Collected data entries

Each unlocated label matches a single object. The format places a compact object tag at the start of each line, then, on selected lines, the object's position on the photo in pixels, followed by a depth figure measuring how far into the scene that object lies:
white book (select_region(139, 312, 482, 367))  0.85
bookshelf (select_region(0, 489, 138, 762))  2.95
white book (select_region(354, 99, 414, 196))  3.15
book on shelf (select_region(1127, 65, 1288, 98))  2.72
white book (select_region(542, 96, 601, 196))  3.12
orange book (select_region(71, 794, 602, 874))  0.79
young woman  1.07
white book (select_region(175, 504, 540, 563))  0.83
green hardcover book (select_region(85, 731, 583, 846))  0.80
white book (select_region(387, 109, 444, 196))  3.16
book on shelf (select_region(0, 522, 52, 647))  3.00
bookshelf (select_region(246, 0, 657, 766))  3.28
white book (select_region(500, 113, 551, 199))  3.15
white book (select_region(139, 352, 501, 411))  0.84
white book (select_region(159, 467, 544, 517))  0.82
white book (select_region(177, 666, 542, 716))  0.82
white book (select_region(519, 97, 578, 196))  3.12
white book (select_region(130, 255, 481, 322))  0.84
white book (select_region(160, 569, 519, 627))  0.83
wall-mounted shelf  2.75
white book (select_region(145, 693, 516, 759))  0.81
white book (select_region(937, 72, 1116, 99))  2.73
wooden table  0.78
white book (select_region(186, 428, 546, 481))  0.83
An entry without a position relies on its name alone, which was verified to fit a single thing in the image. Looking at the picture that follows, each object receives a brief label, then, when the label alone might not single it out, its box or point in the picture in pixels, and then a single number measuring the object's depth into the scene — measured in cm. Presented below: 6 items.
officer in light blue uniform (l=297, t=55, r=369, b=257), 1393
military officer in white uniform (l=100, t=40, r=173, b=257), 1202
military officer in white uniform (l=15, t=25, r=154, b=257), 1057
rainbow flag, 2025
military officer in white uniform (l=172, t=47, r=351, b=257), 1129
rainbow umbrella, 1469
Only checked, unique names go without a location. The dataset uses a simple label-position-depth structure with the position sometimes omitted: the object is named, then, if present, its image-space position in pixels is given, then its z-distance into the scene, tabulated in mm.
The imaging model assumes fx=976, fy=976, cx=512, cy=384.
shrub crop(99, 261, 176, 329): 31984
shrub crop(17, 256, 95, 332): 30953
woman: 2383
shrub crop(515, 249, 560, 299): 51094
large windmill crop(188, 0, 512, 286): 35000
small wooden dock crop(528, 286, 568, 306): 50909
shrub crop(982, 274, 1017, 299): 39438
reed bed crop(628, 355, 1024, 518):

* **Exercise**: Above are some records; extract every one of them exactly.

* **Task answer**:
Each unlocated label matches a single object. The format places a compact object tag at the start of each line, then, on selected lines, the object's position on the photo in pixels, followed by a depth figure measuring how far into the scene that object lies:
white book (select_region(139, 312, 482, 367))  0.85
bookshelf (select_region(0, 489, 138, 762))  2.95
white book (select_region(354, 99, 414, 196))  3.15
book on shelf (select_region(1127, 65, 1288, 98))  2.72
white book (select_region(542, 96, 601, 196))  3.12
orange book (select_region(71, 794, 602, 874))  0.79
young woman  1.07
white book (select_region(175, 504, 540, 563))  0.83
green hardcover book (select_region(85, 731, 583, 846))  0.80
white book (select_region(387, 109, 444, 196))  3.16
book on shelf (select_region(0, 522, 52, 647))  3.00
bookshelf (select_region(246, 0, 657, 766))  3.28
white book (select_region(500, 113, 551, 199))  3.15
white book (select_region(139, 352, 501, 411))  0.84
white book (select_region(159, 467, 544, 517))  0.82
white book (select_region(177, 666, 542, 716))  0.82
white book (select_region(519, 97, 578, 196))  3.12
white book (select_region(130, 255, 481, 322))  0.84
white book (select_region(160, 569, 519, 627))  0.83
wall-mounted shelf  2.75
white book (select_region(145, 693, 516, 759))  0.81
white book (select_region(937, 72, 1116, 99))  2.73
wooden table  0.78
white book (select_region(186, 428, 546, 481))  0.83
An entry without a position relies on its name alone, which was verified to fit a single thing in the image. Looking at the picture that follows, each object receives a brief label, then, when the label alone might not single it out, its box or point in the picture in pixels, and then a single number measuring the object's depth into the scene — measured in cm. Presented below: 6 items.
officer in light blue uniform (l=297, t=55, r=369, b=257), 1393
military officer in white uniform (l=100, t=40, r=173, b=257), 1202
military officer in white uniform (l=15, t=25, r=154, b=257), 1057
rainbow flag, 2025
military officer in white uniform (l=172, t=47, r=351, b=257), 1129
rainbow umbrella, 1469
Only checked, unique names go without a location. The dataset uses a simple label-position-depth structure with the position sometimes omitted: the object is named, then, if present, its image-space position in pixels is given, then its z-distance into the scene, tabulated in mm.
The imaging model assumes fx=976, fy=976, cx=512, cy=384.
shrub crop(99, 261, 176, 329): 31984
shrub crop(17, 256, 95, 332): 30953
woman: 2383
shrub crop(515, 249, 560, 299): 51094
large windmill crop(188, 0, 512, 286): 35000
small wooden dock crop(528, 286, 568, 306): 50909
shrub crop(982, 274, 1017, 299): 39438
reed bed crop(628, 355, 1024, 518):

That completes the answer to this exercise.